Il fallait que l'âme de cette infortunée fût grande et belle, car jamais dans ses chants ignorés, il n'y eut un seul mot de colère ou de haine contre le sort fatal dont elle était victime; c'était une plainte triste, mais douce; désespérée, mais résignée: c'étaient surtout des accents d'une tendresse infinie, d'une sympathie douloureuse, d'une angélique charité pour tous les pauvres êtres voués comme elle au double fardeau de la laideur et de la misère.
Pourtant elle exprimait souvent une admiration naïve et sincère pour la beauté, et cela toujours sans envie, sans amertume; elle admirait la beauté comme elle admirait le soleil…
Mais, hélas!… il y eut bien des vers de la Mayeux qu'Agricol ne connaissait pas et qu'il ne devait jamais connaître; le jeune forgeron, sans être régulièrement beau, avait une figure mâle et loyale, autant de bonté que de courage, un coeur noble, ardent, généreux, un esprit peu commun, une gaieté douce et franche.
La jeune fille, élevée avec lui, l'aima comme peut aimer une créature infortunée, qui, dans la crainte d'un ridicule atroce, est obligée de cacher son amour au plus profond de son coeur…

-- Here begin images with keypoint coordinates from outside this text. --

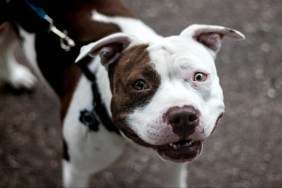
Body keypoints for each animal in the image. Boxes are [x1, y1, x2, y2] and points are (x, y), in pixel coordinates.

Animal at [0, 0, 245, 187]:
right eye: (139, 84)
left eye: (199, 77)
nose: (183, 115)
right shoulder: (76, 171)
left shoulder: (176, 165)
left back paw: (14, 75)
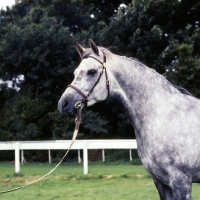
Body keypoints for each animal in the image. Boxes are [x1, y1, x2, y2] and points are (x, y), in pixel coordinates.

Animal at [57, 39, 200, 199]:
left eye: (92, 71)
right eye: (75, 73)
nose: (64, 104)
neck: (164, 116)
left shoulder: (181, 181)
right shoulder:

Obligée à cette réserve, à cette dissimulation profonde, la Mayeux ne chercha pas à fuir cet amour.
À quoi bon? Qui le saurait jamais?
Son affection fraternelle, bien connue pour Agricol, suffisait à expliquer l'intérêt qu'elle lui portait; aussi n'était-on pas surpris des mortelles angoisses de la jeune ouvrière, lorsqu'en 1830, après avoir intrépidement combattu, Agricol avait été rapporté sanglant chez sa mère.
Enfin, trompé comme tous par l'apparence de ce sentiment, jamais le fils de Dagobert n'avait soupçonné et ne devait soupçonner l'amour de la Mayeux.
Telle était donc la jeune fille, pauvrement vêtue, qui entra dans la chambre où Françoise s'occupait des préparatifs du souper de son fils.
— C'est toi, ma pauvre Mayeux, lui dit-elle; je ne t'ai pas vue ce matin, tu n'as pas été malade?… Viens donc m'embrasser.